Humanity, today, applauds other invisible ones, of flesh, feeling and blood: farmers who sustain food production and workers who process them; truckers who transport them and drivers/engineers who guarantee the transportation of those who cannot leave work; workers who maintain our energy, our gas, our water; bakers, supermarket cashiers, sweepers of our waste; journalists who inform us, scientists who research, artists who enchant us, teachers who guide us, even from a distance. And, of course, those who take a direct risk, caring, as health professionals, for the millions of infected people on the planet. “Producing classes”, in short, are no longer the owners of capital, but the workers, the common people. The essentials.

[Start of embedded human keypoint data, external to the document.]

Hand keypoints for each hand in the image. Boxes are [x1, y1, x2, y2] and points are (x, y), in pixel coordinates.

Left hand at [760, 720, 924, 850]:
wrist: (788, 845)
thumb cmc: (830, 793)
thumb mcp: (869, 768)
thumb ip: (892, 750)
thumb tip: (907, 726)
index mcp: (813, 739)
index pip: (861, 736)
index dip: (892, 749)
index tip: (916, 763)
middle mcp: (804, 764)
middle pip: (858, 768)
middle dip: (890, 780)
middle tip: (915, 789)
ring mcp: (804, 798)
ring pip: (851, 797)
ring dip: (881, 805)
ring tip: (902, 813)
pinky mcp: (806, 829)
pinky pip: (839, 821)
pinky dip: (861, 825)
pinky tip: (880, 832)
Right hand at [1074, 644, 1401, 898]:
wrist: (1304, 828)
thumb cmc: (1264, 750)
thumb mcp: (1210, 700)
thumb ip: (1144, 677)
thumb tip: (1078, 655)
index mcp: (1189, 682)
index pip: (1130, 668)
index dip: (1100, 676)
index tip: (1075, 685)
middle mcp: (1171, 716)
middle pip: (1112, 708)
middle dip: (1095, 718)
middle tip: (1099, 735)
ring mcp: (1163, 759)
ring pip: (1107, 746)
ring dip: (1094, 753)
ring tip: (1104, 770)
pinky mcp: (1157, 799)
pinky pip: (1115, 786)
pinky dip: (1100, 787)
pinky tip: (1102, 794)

We are learning, in the general fragility, to look more at the “vulnerable” – the nickname of those that social (dis)order has always marginalized – than at the Stock Exchanges. Perhaps we understand that solidarity is more than charity practiced with what we have left over: it is permanent sharing, it is a relentless fight against the virus of individualism, it is socialization of the means of producing, distributing and governing.
Humanity lives, without going out in procession, a planetary Via Sacra: call to meditation on our inescapable finitude. Our precariousness is wide open. In this collective ordeal, capitalists and socialists stumble, and a touch of silence was imposed. What lessons will we learn?

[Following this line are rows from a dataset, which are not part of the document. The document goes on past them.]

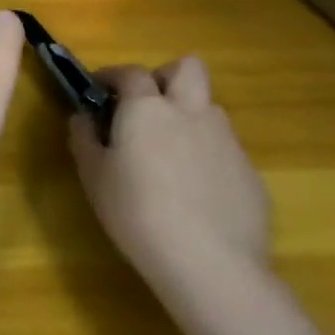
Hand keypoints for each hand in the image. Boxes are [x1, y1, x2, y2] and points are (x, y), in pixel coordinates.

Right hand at [67, 56, 271, 289]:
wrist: (210, 265)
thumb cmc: (137, 213)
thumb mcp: (93, 176)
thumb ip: (84, 138)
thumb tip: (83, 117)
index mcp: (147, 108)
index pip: (131, 72)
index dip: (112, 76)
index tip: (99, 90)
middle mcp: (190, 113)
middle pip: (188, 68)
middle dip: (166, 77)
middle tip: (148, 105)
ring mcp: (227, 142)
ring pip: (209, 109)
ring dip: (189, 117)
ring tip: (171, 153)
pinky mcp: (251, 174)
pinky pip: (226, 150)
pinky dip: (208, 157)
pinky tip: (196, 193)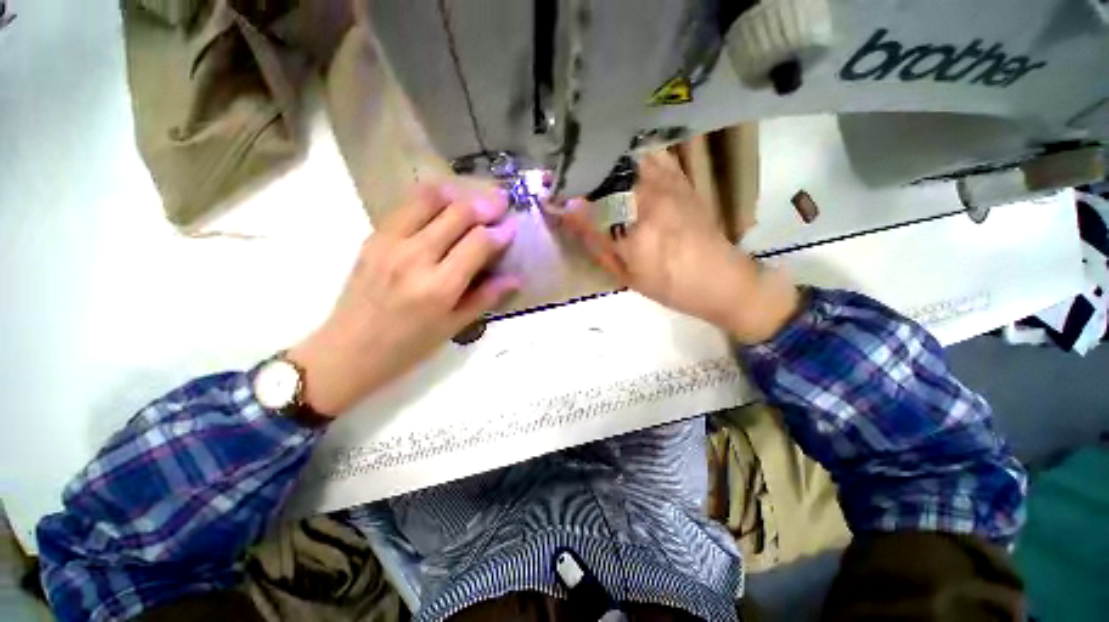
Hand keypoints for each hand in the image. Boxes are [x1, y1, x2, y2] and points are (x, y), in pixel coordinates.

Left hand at [288, 182, 520, 415]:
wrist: (348, 351)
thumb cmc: (408, 347)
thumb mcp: (453, 327)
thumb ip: (486, 297)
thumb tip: (516, 278)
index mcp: (439, 287)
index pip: (478, 243)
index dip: (500, 232)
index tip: (513, 226)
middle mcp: (415, 257)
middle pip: (457, 214)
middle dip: (485, 205)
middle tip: (501, 203)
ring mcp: (390, 243)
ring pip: (429, 200)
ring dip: (458, 195)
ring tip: (473, 200)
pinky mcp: (373, 237)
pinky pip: (406, 207)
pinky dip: (430, 200)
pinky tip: (443, 208)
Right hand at [560, 152, 798, 343]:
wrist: (722, 280)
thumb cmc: (671, 286)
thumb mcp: (627, 275)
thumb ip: (596, 245)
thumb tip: (569, 219)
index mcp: (633, 229)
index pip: (587, 206)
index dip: (564, 200)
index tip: (547, 198)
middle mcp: (650, 198)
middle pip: (605, 173)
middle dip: (578, 173)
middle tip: (562, 177)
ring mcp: (669, 184)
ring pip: (627, 157)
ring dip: (603, 160)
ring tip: (587, 166)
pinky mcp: (682, 179)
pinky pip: (653, 154)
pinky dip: (632, 154)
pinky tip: (623, 162)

For societies, on the other hand, an unexpected possibility opens up like Easter, which means the passage and victory of life over death, of light over darkness, of freedom over slavery. In the cold light of sad reason, the Resurrection is an anomaly, a fantastic recreation of Creation!
Today we are all, mystics or atheists, challenged to make a great passage, to reinvent ourselves, as people and society. Those of us who survive with physical and mental health have to repudiate the return to “normal”, because normal was what led us to this disaster. The absurd social inequality, the unhealthy cult of the ego, the discrimination that denies our diversity, the eagerness to accumulate, the depredation of Nature and the neglect of Mother Earth will no longer be natural. It is no longer appropriate to minimize the State, so proclaimed by neoliberalism, and Politics, which promotes the common good. For many who until yesterday were obsessed with “adjustment” against the poor, Lord Keynes rides again…
In the reconstruction of everyday and social life, still today harmfully priced, let Eduardo Galeano's contemporary prophecy be valid: “all penitents will be celebrants, there will be no night that is not lived as if it were the last, nor day that is not lived as if it were the first".
*Chico Alencar He is a professor at UFRJ, a writer and was a federal deputy for PSOL/RJ.